A divorcing husband’s income was equivalent to that of senior judges and more than sufficient for his post-divorce needs, the High Court has ruled.
Mr Justice Holman also expressed his dismay at the “destructive litigation” that had swallowed up much of the marriage’s assets.
Daga v Bangur  EWFC 91 was the husband’s claim for a lump sum payment or other capital provision from the wife amounting to £1-1.5m.
Looking at his needs, the judge noted that the husband’s net annual income of £130,000 was the same as that of the Chief of Defence Staff, more than that of the Master of the Rolls (£125,000), but a little less than that of the Lord Chief Justice (£140,000).
He had only to pay £15,000 a year in relation to his son, plus a further £30,000 in rent.
This left £85,000 per annum, “which happens to be about the same as the entire net income from salary of a senior circuit judge”.
Looking at his annual expenditure, “it is simply beyond argument that the husband can sustain into the foreseeable future a very good lifestyle, entirely comparable to that enjoyed during the marriage, without the need for any capital provision at all, but based (as it always has been) on renting”.
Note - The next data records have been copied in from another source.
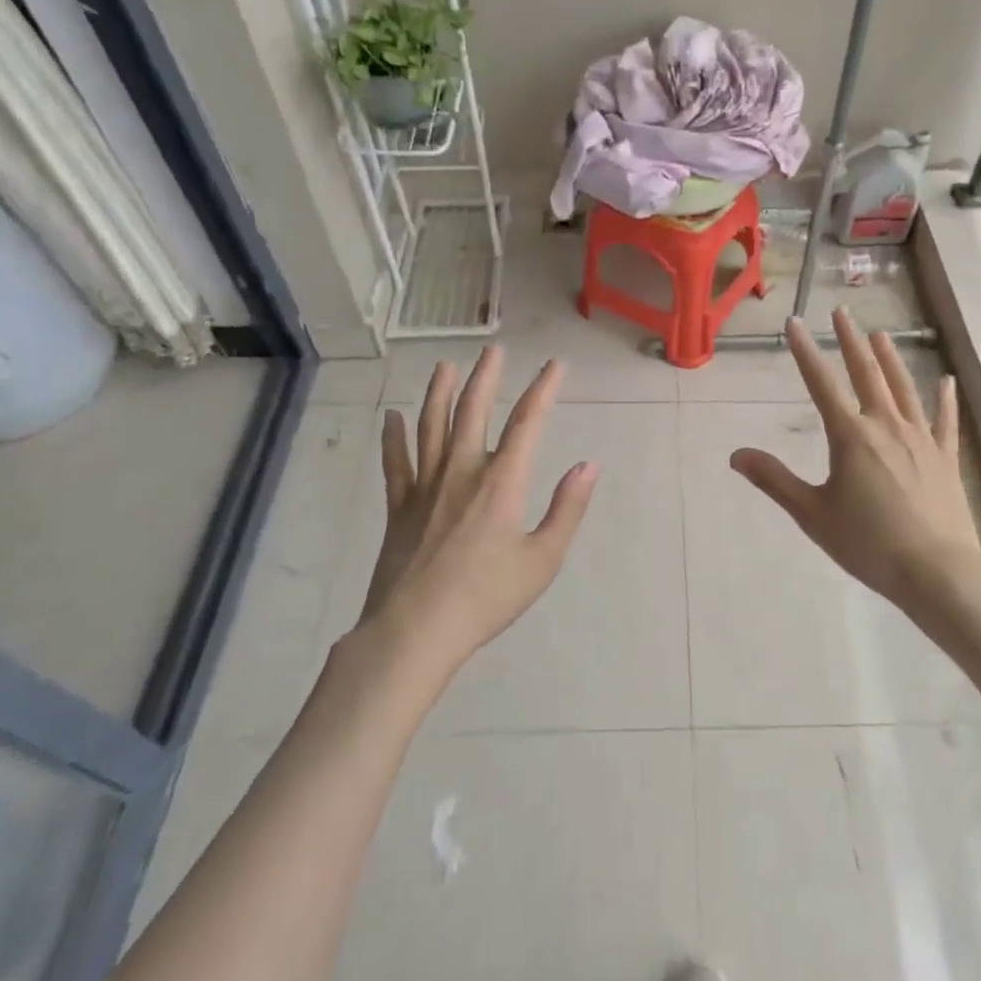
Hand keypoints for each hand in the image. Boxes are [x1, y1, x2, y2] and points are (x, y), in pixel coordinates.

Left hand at [356, 349, 598, 673]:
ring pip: (431, 426)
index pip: (527, 422)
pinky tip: (391, 416)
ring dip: (439, 392)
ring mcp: (425, 486)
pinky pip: (395, 462)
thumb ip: (567, 508)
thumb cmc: (486, 597)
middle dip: (486, 377)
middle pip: (473, 410)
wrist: (415, 631)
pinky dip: (393, 437)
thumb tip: (588, 464)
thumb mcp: (542, 559)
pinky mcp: (398, 506)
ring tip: (444, 366)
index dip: (543, 389)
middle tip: (493, 349)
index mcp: (501, 481)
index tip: (555, 365)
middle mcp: (462, 471)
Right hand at [730, 311, 980, 617]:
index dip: (806, 351)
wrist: (937, 571)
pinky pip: (944, 420)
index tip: (795, 322)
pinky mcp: (945, 457)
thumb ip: (774, 480)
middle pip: (866, 373)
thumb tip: (736, 454)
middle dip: (851, 341)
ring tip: (880, 334)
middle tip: (842, 312)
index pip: (821, 384)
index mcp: (850, 436)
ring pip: (903, 388)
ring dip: (890, 359)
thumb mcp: (812, 514)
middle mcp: (885, 426)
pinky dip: (944, 399)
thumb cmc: (868, 543)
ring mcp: (920, 438)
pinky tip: (946, 381)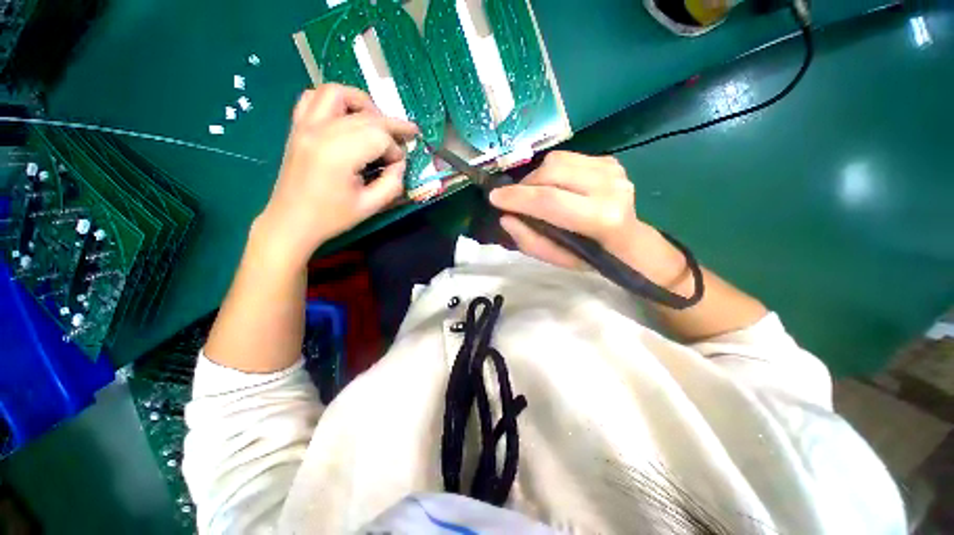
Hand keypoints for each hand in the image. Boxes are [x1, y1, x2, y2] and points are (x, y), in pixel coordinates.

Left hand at [255, 84, 418, 267]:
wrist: (291, 221)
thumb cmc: (332, 218)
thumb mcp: (370, 206)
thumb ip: (392, 183)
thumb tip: (399, 164)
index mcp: (339, 154)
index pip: (379, 136)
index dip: (395, 150)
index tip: (398, 166)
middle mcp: (321, 131)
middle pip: (366, 115)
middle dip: (391, 126)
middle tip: (408, 136)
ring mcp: (305, 125)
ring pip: (338, 93)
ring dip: (363, 103)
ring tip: (377, 120)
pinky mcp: (297, 127)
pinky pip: (313, 97)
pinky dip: (334, 100)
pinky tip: (347, 116)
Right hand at [489, 151, 684, 283]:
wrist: (628, 242)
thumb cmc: (590, 255)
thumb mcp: (557, 259)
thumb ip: (530, 241)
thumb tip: (506, 218)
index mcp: (600, 218)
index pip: (550, 200)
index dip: (517, 198)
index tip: (494, 198)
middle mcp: (610, 187)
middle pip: (551, 171)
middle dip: (525, 186)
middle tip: (516, 201)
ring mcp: (612, 169)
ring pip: (556, 160)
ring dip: (536, 178)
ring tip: (535, 195)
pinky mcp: (609, 160)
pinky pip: (566, 157)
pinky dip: (551, 172)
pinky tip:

Holman J ordered that there be a clean break with no capital payment from the wife.
The judge found it “tragic” that the parties spent or incurred between them over £1m on legal costs.
About £380,000 related to litigation about their son, but almost £650,000 was spent litigating over finance – a sum that “could have made a very large contribution to the purchase cost of the sort of flat the husband now aspires to buy”.
He continued: “As it is, the savings of around £150,000 which the husband had accumulated during the course of the marriage by the time of separation have been wiped out, and each party now has considerable debts. There are now in this case no liquid matrimonial assets nor any ‘acquest’ [property acquired other than by inheritance] at all, but only large debts.”